■ **Required work**: Pull every line from the records below and copy each one word for word.
--- BEGIN ---
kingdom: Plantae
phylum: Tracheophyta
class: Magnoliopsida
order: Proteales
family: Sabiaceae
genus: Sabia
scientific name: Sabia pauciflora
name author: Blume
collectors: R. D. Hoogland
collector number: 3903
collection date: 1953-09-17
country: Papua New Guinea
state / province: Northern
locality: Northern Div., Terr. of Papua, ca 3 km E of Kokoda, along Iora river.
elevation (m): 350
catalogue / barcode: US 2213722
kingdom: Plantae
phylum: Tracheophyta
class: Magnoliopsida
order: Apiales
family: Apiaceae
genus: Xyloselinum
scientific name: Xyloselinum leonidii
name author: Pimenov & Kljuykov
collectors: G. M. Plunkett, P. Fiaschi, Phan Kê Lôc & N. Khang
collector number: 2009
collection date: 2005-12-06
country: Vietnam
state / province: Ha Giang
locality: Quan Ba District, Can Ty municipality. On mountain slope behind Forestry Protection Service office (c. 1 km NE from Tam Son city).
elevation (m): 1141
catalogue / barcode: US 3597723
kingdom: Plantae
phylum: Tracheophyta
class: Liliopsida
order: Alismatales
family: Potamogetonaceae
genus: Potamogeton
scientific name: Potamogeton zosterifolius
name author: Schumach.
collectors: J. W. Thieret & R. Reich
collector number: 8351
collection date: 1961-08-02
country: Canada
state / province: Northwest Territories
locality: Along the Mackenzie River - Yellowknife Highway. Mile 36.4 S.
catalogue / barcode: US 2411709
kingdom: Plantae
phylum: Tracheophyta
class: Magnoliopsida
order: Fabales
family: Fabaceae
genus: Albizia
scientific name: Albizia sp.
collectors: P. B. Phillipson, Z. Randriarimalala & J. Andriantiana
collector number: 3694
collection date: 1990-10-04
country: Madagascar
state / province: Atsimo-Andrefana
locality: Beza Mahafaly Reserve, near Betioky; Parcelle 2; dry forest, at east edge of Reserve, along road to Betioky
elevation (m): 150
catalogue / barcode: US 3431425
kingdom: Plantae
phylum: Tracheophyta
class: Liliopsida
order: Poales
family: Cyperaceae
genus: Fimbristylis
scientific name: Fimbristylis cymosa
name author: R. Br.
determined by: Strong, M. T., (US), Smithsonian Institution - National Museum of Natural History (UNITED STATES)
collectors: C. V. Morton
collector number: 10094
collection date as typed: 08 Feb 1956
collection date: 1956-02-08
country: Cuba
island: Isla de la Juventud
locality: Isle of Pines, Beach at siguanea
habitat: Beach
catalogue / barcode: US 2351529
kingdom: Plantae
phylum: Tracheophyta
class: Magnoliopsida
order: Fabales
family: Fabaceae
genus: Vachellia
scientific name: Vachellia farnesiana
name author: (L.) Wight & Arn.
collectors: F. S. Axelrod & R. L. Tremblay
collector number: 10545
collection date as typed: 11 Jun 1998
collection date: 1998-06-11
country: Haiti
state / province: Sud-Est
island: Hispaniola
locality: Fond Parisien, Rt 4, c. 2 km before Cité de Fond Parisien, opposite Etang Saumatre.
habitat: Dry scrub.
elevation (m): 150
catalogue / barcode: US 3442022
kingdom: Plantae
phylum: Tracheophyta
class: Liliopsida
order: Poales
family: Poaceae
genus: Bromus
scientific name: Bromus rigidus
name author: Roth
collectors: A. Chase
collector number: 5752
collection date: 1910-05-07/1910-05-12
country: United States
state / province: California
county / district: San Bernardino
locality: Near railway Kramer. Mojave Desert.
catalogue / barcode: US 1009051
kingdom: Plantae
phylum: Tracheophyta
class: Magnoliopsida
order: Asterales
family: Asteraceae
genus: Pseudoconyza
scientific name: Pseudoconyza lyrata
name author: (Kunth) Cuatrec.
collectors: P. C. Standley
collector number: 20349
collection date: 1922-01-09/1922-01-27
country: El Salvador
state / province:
--- END ---
■ **Solution for this exercise**:
kingdom: Plantae
phylum: Tracheophyta
class: Magnoliopsida
order: Proteales
family: Sabiaceae
genus: Sabia
scientific name: Sabia pauciflora
name author: Blume
collectors: R. D. Hoogland
collector number: 3903
collection date: 1953-09-17
country: Papua New Guinea
state / province: Northern
locality: Northern Div., Terr. of Papua, ca 3 km E of Kokoda, along Iora river.
elevation (m): 350
catalogue / barcode: US 2213722
kingdom: Plantae
phylum: Tracheophyta
class: Magnoliopsida
order: Apiales
family: Apiaceae
genus: Xyloselinum
scientific name: Xyloselinum leonidii
name author: Pimenov & Kljuykov
collectors: G. M. Plunkett, P. Fiaschi, Phan Kê Lôc & N. Khang
collector number: 2009
collection date: 2005-12-06
country: Vietnam
state / province: Ha Giang
locality: Quan Ba District, Can Ty municipality. On mountain slope behind Forestry Protection Service office (c. 1 km NE from Tam Son city).
elevation (m): 1141
catalogue / barcode: US 3597723
kingdom: Plantae
phylum: Tracheophyta
class: Liliopsida
order: Alismatales
family: Potamogetonaceae
genus: Potamogeton
scientific name: Potamogeton zosterifolius
name author: Schumach.
collectors: J. W. Thieret & R. Reich
collector number: 8351
collection date: 1961-08-02
country: Canada
state / province: Northwest Territories
locality: Along the Mackenzie River - Yellowknife Highway. Mile 36.4 S.
catalogue / barcode: US 2411709
kingdom: Plantae
phylum: Tracheophyta
class: Magnoliopsida
order: Fabales
family: Fabaceae
genus: Albizia
scientific name: Albizia sp.
collectors: P. B. Phillipson, Z. Randriarimalala & J. Andriantiana
collector number: 3694
collection date: 1990-10-04
country: Madagascar
state / province: Atsimo-Andrefana
locality: Beza Mahafaly Reserve, near Betioky; Parcelle 2; dry forest, at east edge of Reserve, along road to Betioky
elevation (m): 150
catalogue / barcode: US 3431425
kingdom: Plantae
phylum: Tracheophyta
class: Liliopsida
order: Poales
family: Cyperaceae
genus: Fimbristylis
scientific name: Fimbristylis cymosa
name author: R. Br.
determined by: Strong, M. T., (US), Smithsonian Institution - National Museum of Natural History (UNITED STATES)
collectors: C. V. Morton
collector number: 10094
collection date as typed: 08 Feb 1956
collection date: 1956-02-08
country: Cuba
island: Isla de la Juventud
locality: Isle of Pines, Beach at siguanea
habitat: Beach
catalogue / barcode: US 2351529
kingdom: Plantae
phylum: Tracheophyta
class: Magnoliopsida
order: Fabales
family: Fabaceae
genus: Vachellia
scientific name: Vachellia farnesiana
name author: (L.) Wight & Arn.
collectors: F. S. Axelrod & R. L. Tremblay
collector number: 10545
collection date as typed: 11 Jun 1998
collection date: 1998-06-11
country: Haiti
state / province: Sud-Est
island: Hispaniola
locality: Fond Parisien, Rt 4, c. 2 km before Cité de Fond Parisien, opposite Etang Saumatre.
habitat: Dry scrub.
elevation (m): 150
catalogue / barcode: US 3442022
kingdom: Plantae
phylum: Tracheophyta
class: Liliopsida
order: Poales
family: Poaceae
genus: Bromus
scientific name: Bromus rigidus
name author: Roth
collectors: A. Chase
collector number: 5752
collection date: 1910-05-07/1910-05-12
country: United States
state / province: California
county / district: San Bernardino
locality: Near railway Kramer. Mojave Desert.
catalogue / barcode: US 1009051
kingdom: Plantae
phylum: Tracheophyta
class: Magnoliopsida
order: Asterales
family: Asteraceae
genus: Pseudoconyza
scientific name: Pseudoconyza lyrata
name author: (Kunth) Cuatrec.
collectors: P. C. Standley
collector number: 20349
collection date: 1922-01-09/1922-01-27
country: El Salvador
state / province:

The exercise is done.